Analyse this
June 4th, 2005One of the many interesting (well, just many) books I am reading as part of my dissertation research is Gerald Weinberg’s The Psychology of Computer Programming. Although (as it acknowledges) short on experimental data, the anecdotal evidence in the book is immensely interesting (as well as some stories of nightmare developers and managers that are fun to recount in geek circles). It’s most striking aspect is how it describes the programmer’s ego, the concept of cognitive dissonance (i.e. how people deal with conflicting or contrary mindsets, such as the moment you find out the code you’ve spent all week writing is actually a load of garbage), and the idea of ‘Egoless Programming’ - subjecting one’s work to peer review, taking suggestions and changes warmly without going on the defensive, and how it produces much better code as a result. This philosophy is along the same lines as the Open Source movement’s own - what makes it so visionary though is that this book was written in 1971 - the Middle Ages of computing; long before the Internet, Microsoft and the PC, in a time where people still used punch-cards and programming was done on a single mainframe that different developers had to timeshare. It initially struck me as amazing that despite the many technological changes that have occurred over that time, the same human and social practices are advocated as being most likely to lead to success; as a sociologist of technology, on reflection it isn’t that surprising, but the computer scientist in me certainly was.

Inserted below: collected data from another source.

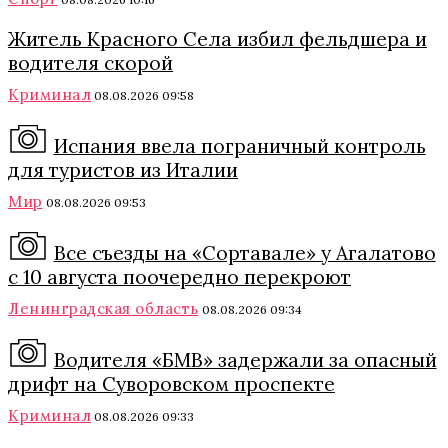
Житель Красного Села избил фельдшера и
водителя скорой
Криминал
08.08.2026 09:58
Испания ввела пограничный контроль
для туристов из Италии
Мир
08.08.2026 09:53
Все съезды на «Сортавале» у Агалатово
с 10 августа поочередно перекроют
Ленинградская область
08.08.2026 09:34
Водителя «БМВ» задержали за опасный
дрифт на Суворовском проспекте
Криминал
08.08.2026 09:33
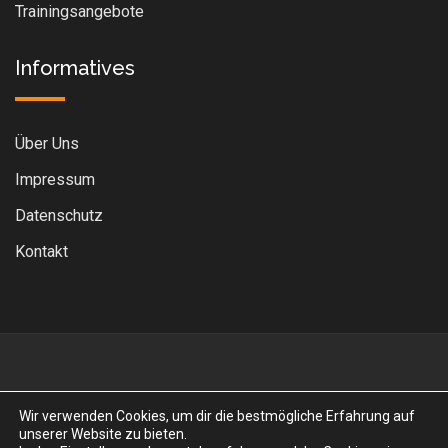
Trainingsangebote
Informatives
Über Uns
Impressum
Datenschutz
Kontakt
Wir verwenden Cookies, um dir die bestmögliche Erfahrung auf
unserer Website zu bieten.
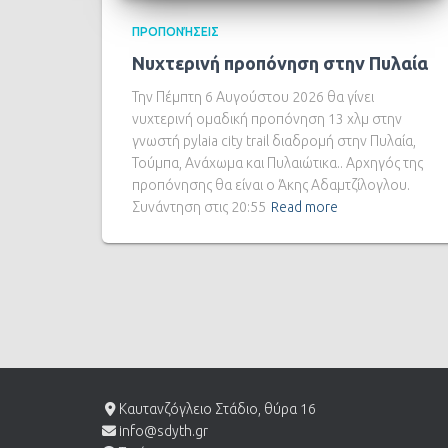
ΠΡΟΠΟΝΉΣΕΙΣ
Νυχτερινή προπόνηση στην Πυλαία
Την Πέμπτη 6 Αυγούστου 2026 θα γίνει
νυχτερινή ομαδική προπόνηση 13 χλμ στην
γνωστή pylaia city trail διαδρομή στην Πυλαία,
Τούμπα, Ανάχωμα και Πυλαιώτικα.. Αρχηγός της
προπόνησης θα είναι ο Άκης Αδαμτζίλογλου.
Συνάντηση στις 20:55
Read more
Καυτανζόγλειο Στάδιο, θύρα 16
info@sdyth.gr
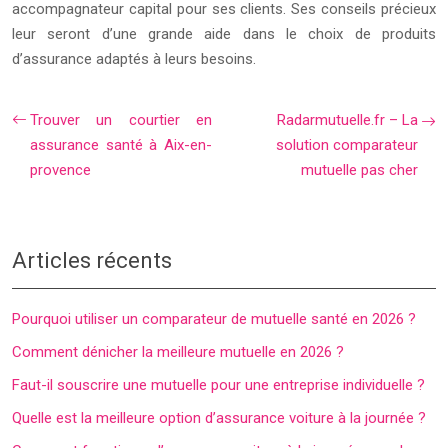
accompagnateur capital pour ses clients. Ses conseils précieux
leur seront d’une grande aide dans le choix de produits
d’assurance adaptés à leurs besoins.
Trouver un courtier en
Radarmutuelle.fr – La
assurance santé à Aix-en-
solution comparateur
provence
mutuelle pas cher
Articles récents
Pourquoi utiliser un comparateur de mutuelle santé en 2026 ?
Comment dénicher la meilleure mutuelle en 2026 ?
Faut-il souscrire une mutuelle pour une entreprise individuelle ?
Quelle est la meilleure option d’assurance voiture à la journée ?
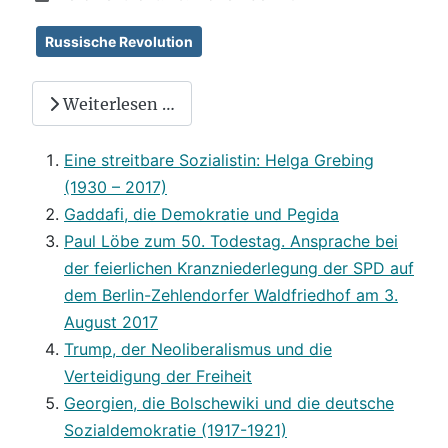
Russische Revolution
Weiterlesen …
Eine streitbare Sozialistin: Helga Grebing
(1930 – 2017)
Gaddafi, die Demokratie und Pegida
Paul Löbe zum 50. Todestag. Ansprache bei
der feierlichen Kranzniederlegung der SPD auf
dem Berlin-Zehlendorfer Waldfriedhof am 3.
August 2017
Trump, der Neoliberalismus und die
Verteidigung der Freiheit
Georgien, die Bolschewiki und die deutsche
Sozialdemokratie (1917-1921)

If you can get over the slightly old terminology and use of FORTRAN and other languages of the time, I recommend reading it - there was a silver anniversary edition released in 1996 (which I have been unable to get hold of), which probably updates it into the modern computing vernacular. At the very least, it tells some good anecdotes about how not to manage projects; in fact it’s probably the very first book collection such woes, and thus possibly the grandfather of the Dilbert culture.

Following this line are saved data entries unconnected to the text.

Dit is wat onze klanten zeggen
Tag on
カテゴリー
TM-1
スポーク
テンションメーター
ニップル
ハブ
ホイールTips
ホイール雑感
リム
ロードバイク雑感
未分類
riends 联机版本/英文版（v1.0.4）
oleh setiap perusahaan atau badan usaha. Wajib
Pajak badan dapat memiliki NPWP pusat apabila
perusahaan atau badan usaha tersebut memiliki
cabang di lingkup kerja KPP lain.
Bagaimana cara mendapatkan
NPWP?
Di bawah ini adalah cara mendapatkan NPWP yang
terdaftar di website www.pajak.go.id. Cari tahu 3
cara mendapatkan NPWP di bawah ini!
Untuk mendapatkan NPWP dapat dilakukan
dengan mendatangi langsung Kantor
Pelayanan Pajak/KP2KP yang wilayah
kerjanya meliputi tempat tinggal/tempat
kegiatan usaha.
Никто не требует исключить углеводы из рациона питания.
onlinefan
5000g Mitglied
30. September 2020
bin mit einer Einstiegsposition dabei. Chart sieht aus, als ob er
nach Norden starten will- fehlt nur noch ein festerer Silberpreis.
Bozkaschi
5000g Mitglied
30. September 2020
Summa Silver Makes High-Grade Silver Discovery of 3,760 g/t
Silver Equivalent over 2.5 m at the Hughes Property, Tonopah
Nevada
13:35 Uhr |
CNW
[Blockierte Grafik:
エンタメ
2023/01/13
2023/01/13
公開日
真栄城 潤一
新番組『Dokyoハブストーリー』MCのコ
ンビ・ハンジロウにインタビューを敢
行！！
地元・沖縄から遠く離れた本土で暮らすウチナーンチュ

June 9th, 2005 at 15:35:36
hi qwghlm,
without knowing anything about yr dissertation and visiting yr site only sporadically, i’d nevertheless suggest reading, if you haven’t already, the work of sharon traweek. she;s one of the few ppl doing empirical research into the way science generally (and physics in particular, but her analysis is generalisable) is taught, learnt and performed.
well, that’s not entirely true - there are whole realms of actor-network theory ppl doing research into how science is performed; but in terms of how individual scientists (and by extension programmers) learn to work the way they work - the ways in which they’re disciplined to work in specific ways ;) - traweek is doing work you may well be interested in.
June 10th, 2005 at 10:51:15
I hope you’ve also read The Mythical Man-Month, which is the grandfather of all this stuff.
Its technically outdated but still a great read.